Özellikle son yıllarda yoğunlaşarak devam eden çalışmaların
birçoğu; Aleviliği Hz. Ali taraftarlığından ve İslam Peygamberi Hz. Muhammed
ailesinden koparmak, İslam öncesine dayandırmak, felsefi bir görüş veya bir
yaşam biçimidir diyerek; gerçeği, hakikati uyduruk masallarına boğdurmak
amaçlanmaktadır. Aleviliği kendi gerçeğinden, konumundan ve çizgisinden
koparmak demek, Alevileri istedikleri şekilde yönlendirmek olacaktır ki;
Alevilerin büyük çoğunluğunun bu tehlikenin farkında olduklarını sanıyorum.
Bütün bu olumsuz ve
Aleviliği yozlaştıran çalışmalara karşın, Alevilik; Arapça ’da, Ali’ye mensup,
Ali’ye ait anlamlarına gelir. Hz. Ali’yi sevmek, saymak ve her konuda ona bağlı
olmak anlamındadır. Hz. Ali’yi seven, sayan ve ona bağlı olan kimseye “Alevi”

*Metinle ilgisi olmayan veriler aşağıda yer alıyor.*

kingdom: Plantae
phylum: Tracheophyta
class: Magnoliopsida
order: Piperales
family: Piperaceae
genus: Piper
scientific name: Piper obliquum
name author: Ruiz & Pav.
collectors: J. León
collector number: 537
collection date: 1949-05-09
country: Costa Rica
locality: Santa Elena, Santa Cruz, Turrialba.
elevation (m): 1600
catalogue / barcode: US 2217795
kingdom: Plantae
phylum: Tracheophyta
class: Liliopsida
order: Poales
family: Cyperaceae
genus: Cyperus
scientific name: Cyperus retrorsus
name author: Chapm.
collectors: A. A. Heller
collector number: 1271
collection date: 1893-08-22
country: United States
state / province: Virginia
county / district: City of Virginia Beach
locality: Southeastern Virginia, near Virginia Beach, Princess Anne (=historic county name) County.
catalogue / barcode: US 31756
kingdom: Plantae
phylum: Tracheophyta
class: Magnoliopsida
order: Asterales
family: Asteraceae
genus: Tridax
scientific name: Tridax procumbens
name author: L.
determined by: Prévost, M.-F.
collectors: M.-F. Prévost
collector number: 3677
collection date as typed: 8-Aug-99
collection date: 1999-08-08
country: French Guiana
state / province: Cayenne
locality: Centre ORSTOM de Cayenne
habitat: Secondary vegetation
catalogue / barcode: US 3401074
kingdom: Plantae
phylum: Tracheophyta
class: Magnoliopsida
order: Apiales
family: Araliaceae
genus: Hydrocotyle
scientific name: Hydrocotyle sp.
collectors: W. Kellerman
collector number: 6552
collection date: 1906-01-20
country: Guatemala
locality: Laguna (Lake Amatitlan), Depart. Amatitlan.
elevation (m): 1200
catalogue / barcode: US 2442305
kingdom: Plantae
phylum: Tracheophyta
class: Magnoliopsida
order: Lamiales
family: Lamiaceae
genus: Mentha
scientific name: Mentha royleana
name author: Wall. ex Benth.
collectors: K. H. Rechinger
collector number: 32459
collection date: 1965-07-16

denir. Bu sevgi ve saygı, “Ehl-i Beyt”
sevgi ve saygısı ile bir arada bulunmaktadır. Ev halkı anlamına gelen “Ehl-i
Beyt”ten kastedilen, Hz. Muhammed’in ailesi ve soyudur. Bu aile Hz. Muhammed, Hz. Ali, Hz. Fatma, Hz.
Hasan ve Hz. Hüseyin’den oluşmaktadır.
Alevilik, Kur’an’dan sonra Hz. Peygamber ve Ehl-i Beyti’n
içtihatlarına öncelik veren, bütün insanlığı kucaklayan ve insanlar arasında
ırk, renk, soy-sop ayrımı gözetmeyen bir İslami yorumdur.
Alevilik; Allah’a kul, Hz. Muhammed Mustafa’ya ümmet, İmam
Ali’ye talip olan, Ehl-i Beyt’i seven ve İmam Hüseyin’in yolundan giden
topluluğun kabul edip benimsediği inanç biçimidir. Bu tanıma bağlı olan ve bunu
uygulayan kişilere de alevi denir.
Alevi, bu inancın esaslarını, ilkelerini kabul eden ve
uygulayan, Allah’ın birliğine, Hz. Muhammed’in peygamberliğine ve Ehli Beyti’ne
inanıp, iman ediyorum, Tevella, Teberra ilkesine bağlıyım ve Ehlibeytin
dostlarına dost, düşmanlarına düşmanım diyebilmektir.
Alevilik zorlamacı ve dayatmacı anlayış ve araştırmalara
konu edildiği gibi “İslam dışıdır- farklı bir dindir-yaşam biçimidir”
safsatalarına karşın; Hak-Muhammed-Ali üçgeninde ilahi bir yoldur.